Darn. I guess I'll scratch the idea of Phenos altogether...too bad because they're a great looking fish, but I don't want to make them miserable. What about Cyrtocara Moorii instead? Seems like they might hold up a bit better.


----------



## noki (Jun 13, 2003)

Moorii actually come from the same type of environment. Both would be cool in schools. I've always had the impression that Rostratus were rather shy and wanted to be in larger groups for a male to show full color. The problem Chester describes is a large male becoming hyperdominant, which is always a possible problem with many species.

135 really isn't that big of a tank for large Haps, so don't get carried away. If you got a large male alpha Rostratus that went hyperdominant, a 6 foot long tank isn't big enough anyway.
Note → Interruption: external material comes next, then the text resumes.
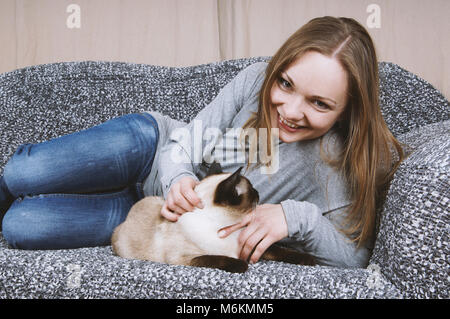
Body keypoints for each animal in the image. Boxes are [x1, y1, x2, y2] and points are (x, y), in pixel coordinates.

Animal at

Still, I'm for trying what you really want, if within reason and you are aware of possible problems. How about 3 schools... Rostratus, Moorii, and Venustus? All 3 from sandy areas, 3 completely different colors.


----------



## chopsteeks (Jul 23, 2013)

noki said:


> 135 really isn't that big of a tank for large Haps, so don't get carried away. If you got a large male alpha Rostratus that went hyperdominant, a 6 foot long tank isn't big enough anyway.
> 
> Still, I'm for trying what you really want, if within reason and you are aware of possible problems. How about 3 schools... Rostratus, Moorii, and Venustus? All 3 from sandy areas, 3 completely different colors.


Agree 100% about 135 gallons not quite big enough for large haps.

I have a school of Blue Moorii Dolphins in a 125 gallon tank. When they spawn, the male, around 7", will clear out more than half of the 6 foot tank putting everyone on one side. A week ago, a 6" Malawi Eye Biter did the same trying to mate with a clown loach.

Blue Dolphin is a great choice, very active and both males and females can stand on their own.


----------



## chiroken (Sep 25, 2007)

Loved my 8" rostratus, had to give him up though as he was a terror. Killed a 7" livingstonii. Terrorized a 7" borleyi, 7" venustus, 6" milomo in a 72" tank. Did I mention I loved him? Man what an awesome fish he was. Sad to give him up.


----------